[Dataset content]

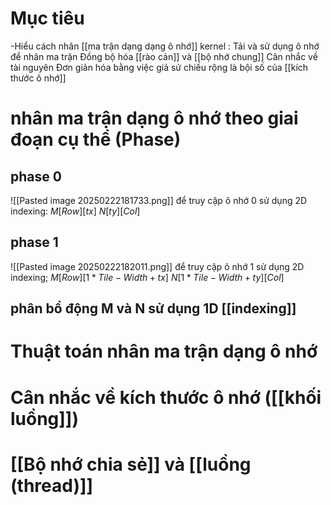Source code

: # Mục tiêu
-Hiểu cách nhân [[ma trận dạng dạng ô nhớ]] kernel : 
	Tải và sử dụng ô nhớ để nhân ma trận
	Đồng bộ hóa [[rào cản]] và [[bộ nhớ chung]]
	Cân nhắc về tài nguyên
	Đơn giản hóa bằng việc giả sử chiều rộng là bội số của [[kích thước ô nhớ]]
# nhân ma trận dạng ô nhớ theo giai đoạn cụ thể (Phase)
## phase 0
![[Pasted image 20250222181733.png]]
để truy cập ô nhớ 0 sử dụng 2D indexing:
	$M[Row][tx]$
	$N[ty][Col]$
## phase 1
![[Pasted image 20250222182011.png]]
để truy cập ô nhớ 1 sử dụng 2D indexing;
	$M[Row][1*Tile-Width + tx]$
	$N[1*Tile-Width+ty][Col]$
## phân bổ động M và N sử dụng 1D [[indexing]]
# Thuật toán nhân ma trận dạng ô nhớ

# Cân nhắc về kích thước ô nhớ ([[khối luồng]])


# [[Bộ nhớ chia sẻ]] và [[luồng (thread)]]
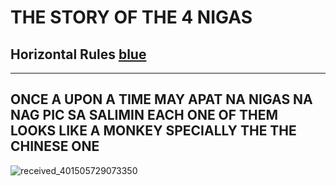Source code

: # THE STORY OF THE 4 NIGAS

## Horizontal Rules [blue](#)


___


## ONCE A UPON A TIME MAY APAT NA NIGAS NA NAG PIC SA SALIMIN EACH ONE OF THEM LOOKS LIKE A MONKEY SPECIALLY THE THE CHINESE ONE

![received_401505729073350](https://github.com/KLAUSDEZNUT/KLAUSDEZNUT.github.io/assets/163886436/3c812ec2-a42b-480c-bc0a-9d174620389e)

[/Dataset content]

## Job
Each line of the records that contains the string "nhắc" must be copied.

## Response below
	Cân nhắc về tài nguyên
# Cân nhắc về kích thước ô nhớ ([[khối luồng]])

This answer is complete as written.